Indiana's Senate Bill 373 would, if enacted, provide that "[t]he governing body of a school corporation may require the teaching of various theories concerning the origin of life, including creation science, within the school corporation." The bill was introduced on January 10, 2019, and referred to the Senate Committee on Education and Career Development.

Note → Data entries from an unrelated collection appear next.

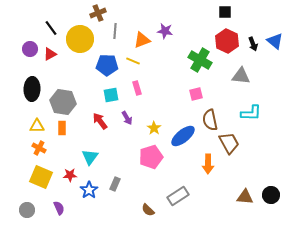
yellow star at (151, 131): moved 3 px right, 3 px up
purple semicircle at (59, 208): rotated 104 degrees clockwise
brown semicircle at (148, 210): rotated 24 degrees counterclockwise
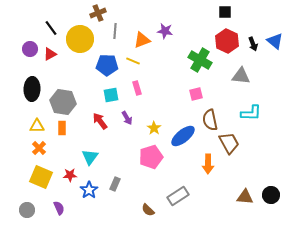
orange cross at (39, 148): rotated 16 degrees clockwise
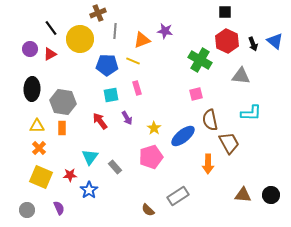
gray rectangle at (115, 184): moved 17 px up; rotated 64 degrees counterclockwise
brown triangle at (245, 197): moved 2 px left, 2 px up
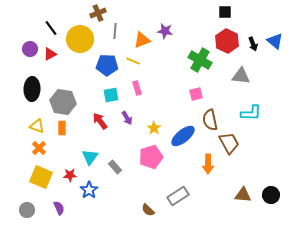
yellow triangle at (37, 126): rotated 21 degrees clockwise
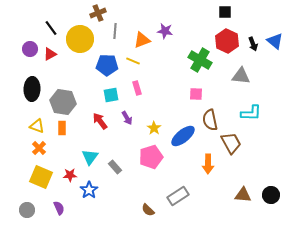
pink square at (196, 94): rotated 16 degrees clockwise
brown trapezoid at (229, 143): moved 2 px right
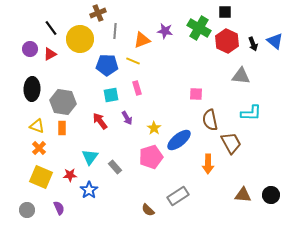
green cross at (200, 60): moved 1 px left, 32 px up
blue ellipse at (183, 136): moved 4 px left, 4 px down
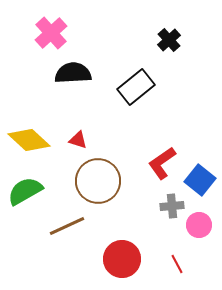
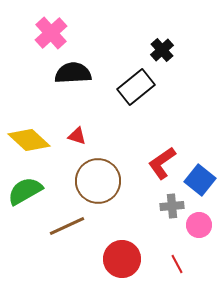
black cross: moved 7 px left, 10 px down
red triangle: moved 1 px left, 4 px up
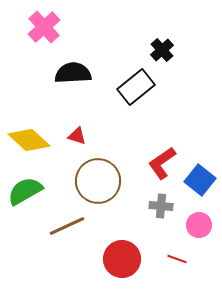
pink cross: moved 7 px left, 6 px up
gray cross: moved 11 px left; rotated 10 degrees clockwise
red line: moved 5 px up; rotated 42 degrees counterclockwise
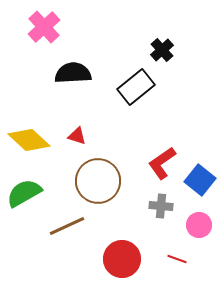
green semicircle: moved 1 px left, 2 px down
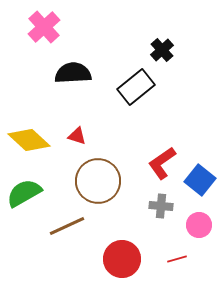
red line: rotated 36 degrees counterclockwise
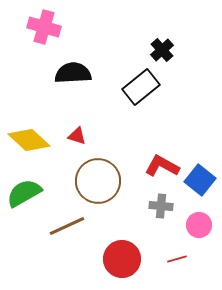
pink cross: rotated 32 degrees counterclockwise
black rectangle: moved 5 px right
red L-shape: moved 3 px down; rotated 64 degrees clockwise
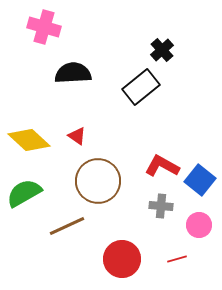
red triangle: rotated 18 degrees clockwise
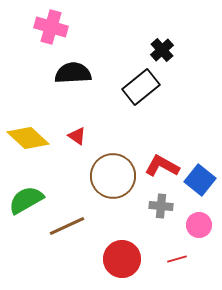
pink cross: moved 7 px right
yellow diamond: moved 1 px left, 2 px up
brown circle: moved 15 px right, 5 px up
green semicircle: moved 2 px right, 7 px down
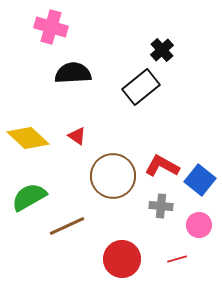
green semicircle: moved 3 px right, 3 px up
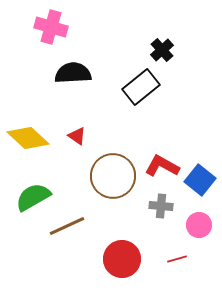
green semicircle: moved 4 px right
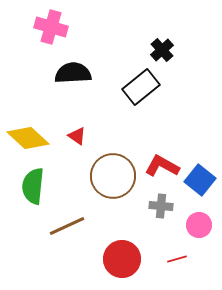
green semicircle: moved 11 px up; rotated 54 degrees counterclockwise
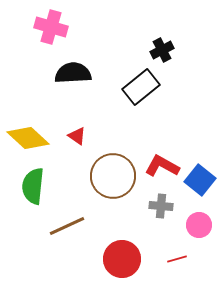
black cross: rotated 15 degrees clockwise
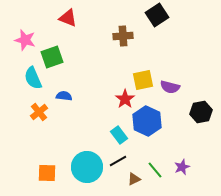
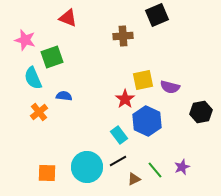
black square: rotated 10 degrees clockwise
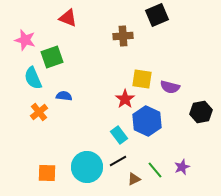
yellow square: moved 1 px left, 1 px up; rotated 20 degrees clockwise
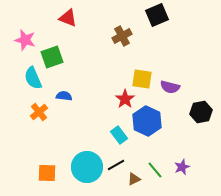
brown cross: moved 1 px left; rotated 24 degrees counterclockwise
black line: moved 2 px left, 4 px down
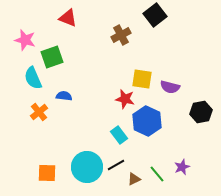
black square: moved 2 px left; rotated 15 degrees counterclockwise
brown cross: moved 1 px left, 1 px up
red star: rotated 24 degrees counterclockwise
green line: moved 2 px right, 4 px down
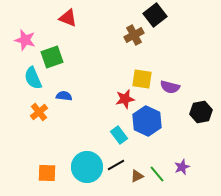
brown cross: moved 13 px right
red star: rotated 24 degrees counterclockwise
brown triangle: moved 3 px right, 3 px up
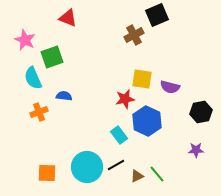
black square: moved 2 px right; rotated 15 degrees clockwise
pink star: rotated 10 degrees clockwise
orange cross: rotated 18 degrees clockwise
purple star: moved 14 px right, 17 px up; rotated 21 degrees clockwise
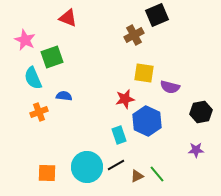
yellow square: moved 2 px right, 6 px up
cyan rectangle: rotated 18 degrees clockwise
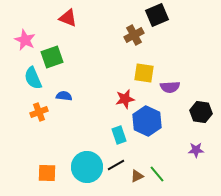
purple semicircle: rotated 18 degrees counterclockwise
black hexagon: rotated 20 degrees clockwise
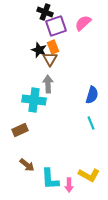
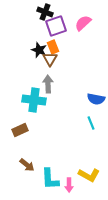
blue semicircle: moved 4 px right, 4 px down; rotated 84 degrees clockwise
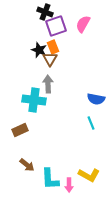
pink semicircle: moved 1 px down; rotated 18 degrees counterclockwise
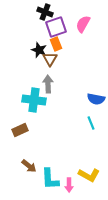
purple square: moved 1 px down
orange rectangle: moved 3 px right, 3 px up
brown arrow: moved 2 px right, 1 px down
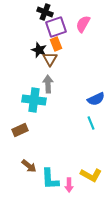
blue semicircle: rotated 36 degrees counterclockwise
yellow L-shape: moved 2 px right
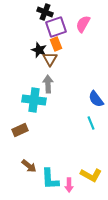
blue semicircle: rotated 78 degrees clockwise
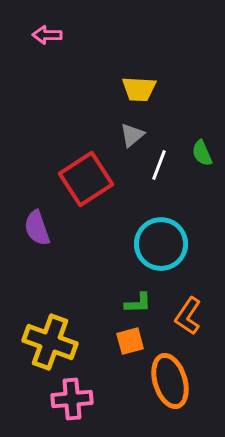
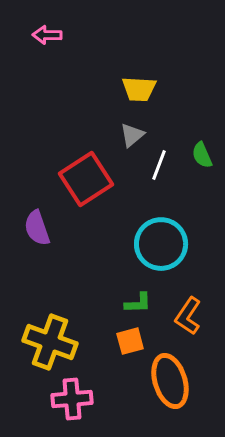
green semicircle: moved 2 px down
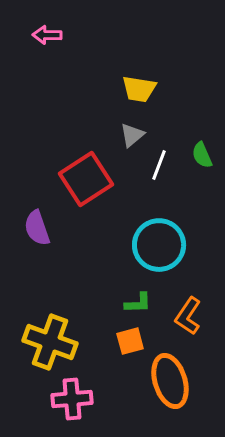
yellow trapezoid: rotated 6 degrees clockwise
cyan circle: moved 2 px left, 1 px down
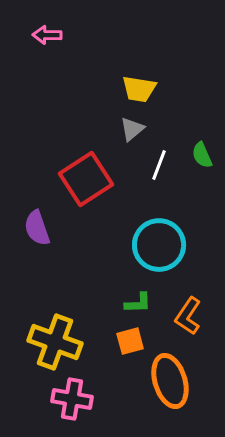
gray triangle: moved 6 px up
yellow cross: moved 5 px right
pink cross: rotated 15 degrees clockwise
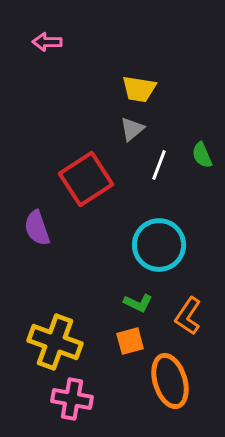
pink arrow: moved 7 px down
green L-shape: rotated 28 degrees clockwise
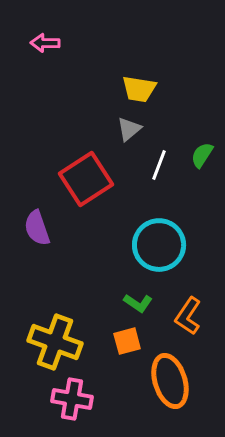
pink arrow: moved 2 px left, 1 px down
gray triangle: moved 3 px left
green semicircle: rotated 56 degrees clockwise
green L-shape: rotated 8 degrees clockwise
orange square: moved 3 px left
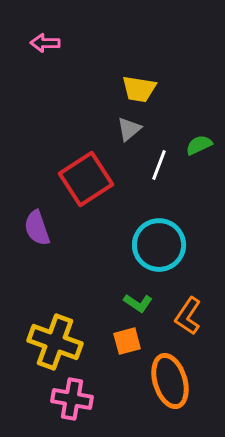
green semicircle: moved 3 px left, 10 px up; rotated 32 degrees clockwise
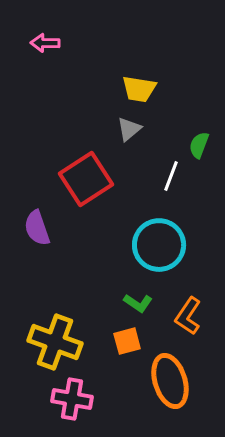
green semicircle: rotated 44 degrees counterclockwise
white line: moved 12 px right, 11 px down
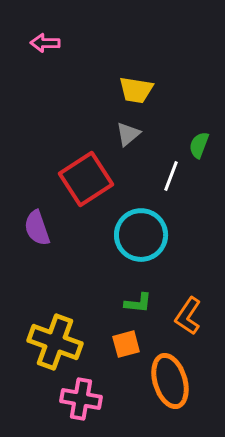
yellow trapezoid: moved 3 px left, 1 px down
gray triangle: moved 1 px left, 5 px down
cyan circle: moved 18 px left, 10 px up
green L-shape: rotated 28 degrees counterclockwise
orange square: moved 1 px left, 3 px down
pink cross: moved 9 px right
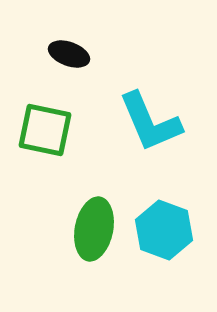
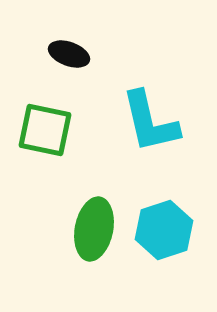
cyan L-shape: rotated 10 degrees clockwise
cyan hexagon: rotated 22 degrees clockwise
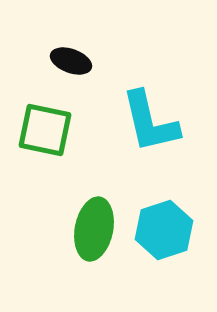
black ellipse: moved 2 px right, 7 px down
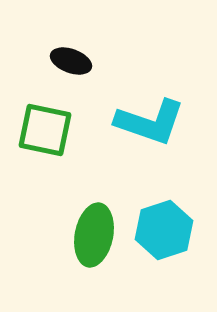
cyan L-shape: rotated 58 degrees counterclockwise
green ellipse: moved 6 px down
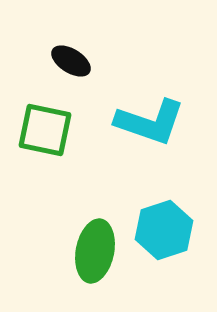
black ellipse: rotated 12 degrees clockwise
green ellipse: moved 1 px right, 16 px down
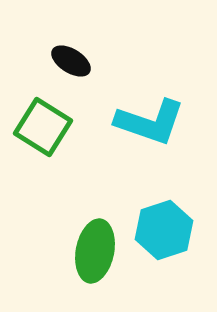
green square: moved 2 px left, 3 px up; rotated 20 degrees clockwise
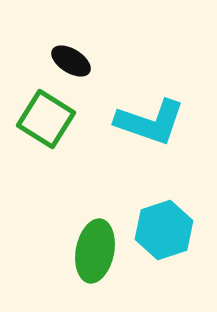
green square: moved 3 px right, 8 px up
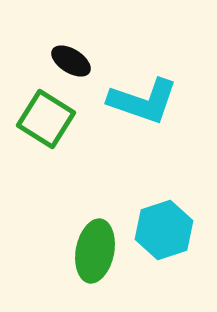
cyan L-shape: moved 7 px left, 21 px up
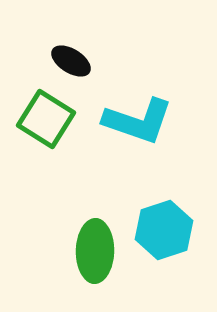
cyan L-shape: moved 5 px left, 20 px down
green ellipse: rotated 10 degrees counterclockwise
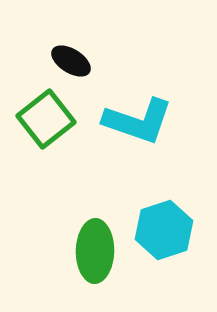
green square: rotated 20 degrees clockwise
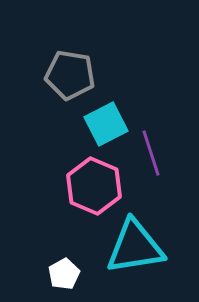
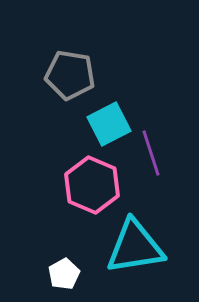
cyan square: moved 3 px right
pink hexagon: moved 2 px left, 1 px up
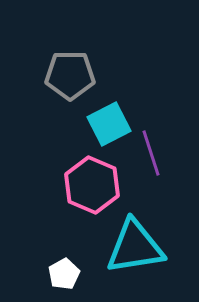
gray pentagon: rotated 9 degrees counterclockwise
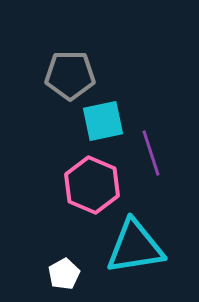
cyan square: moved 6 px left, 3 px up; rotated 15 degrees clockwise
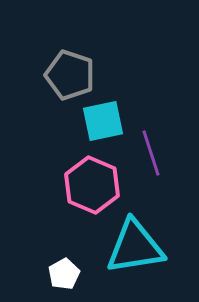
gray pentagon: rotated 18 degrees clockwise
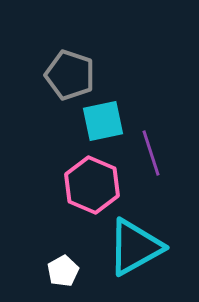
cyan triangle: rotated 20 degrees counterclockwise
white pentagon: moved 1 px left, 3 px up
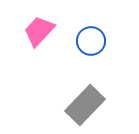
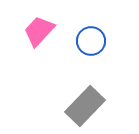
gray rectangle: moved 1 px down
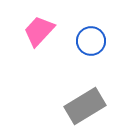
gray rectangle: rotated 15 degrees clockwise
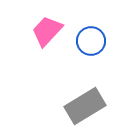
pink trapezoid: moved 8 px right
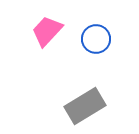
blue circle: moved 5 px right, 2 px up
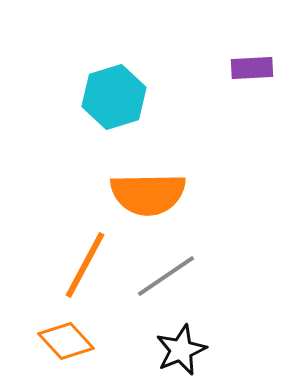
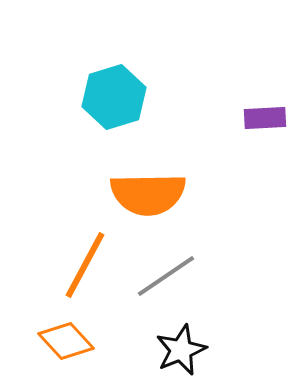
purple rectangle: moved 13 px right, 50 px down
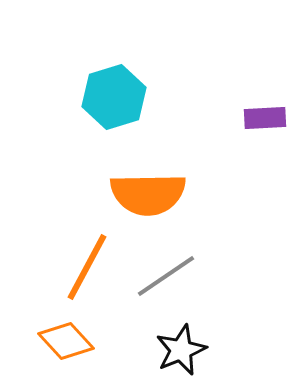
orange line: moved 2 px right, 2 px down
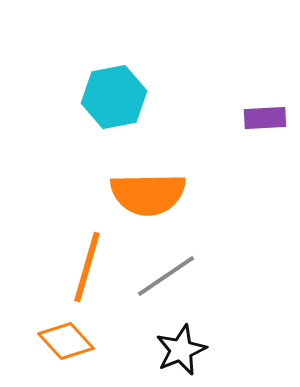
cyan hexagon: rotated 6 degrees clockwise
orange line: rotated 12 degrees counterclockwise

The sponsor of the bill, Dennis Kruse (R-District 14), has a long history of sponsoring antievolution legislation. In 1999, while serving in the Indiana House of Representatives, Kruse pledged to introduce a law to remove evolution from the state's science standards, according to the South Bend Tribune (August 27, 1999). Instead, however, he introduced bills that would permit local school districts to require the teaching of creation science — House Bill 1356 in 2000 and House Bill 1323 in 2001. Both bills died in committee. In the Senate, Kruse introduced a similar bill — Senate Bill 89 in 2012 — which passed the Senate, but only after it was amended to require the inclusion of "theories from multiple religions, which may include ... Christianity, Judaism, Islam, Hinduism, Buddhism, and Scientology." SB 89 subsequently died in the House. In 2015, Kruse introduced SB 562, a version of the "academic freedom" bill, which ultimately died in committee. In 2017, Kruse cosponsored Senate Resolution 17, which echoed SB 562's language in urging the state department of education "to reinforce support of teachers who choose to teach a diverse curriculum"; the resolution passed the Senate. With SB 373, however, he returns to the language of HB 1356, HB 1323, and SB 89.
The teaching of creation science in the public schools was ruled to be unconstitutional by a federal court in McLean v. Arkansas (1982) and by the Supreme Court in Edwards v. Aguillard (1987); the legal director of the ACLU of Indiana observed, of SB 89 in 2012, that the bill is clearly unconstitutional and would invite litigation.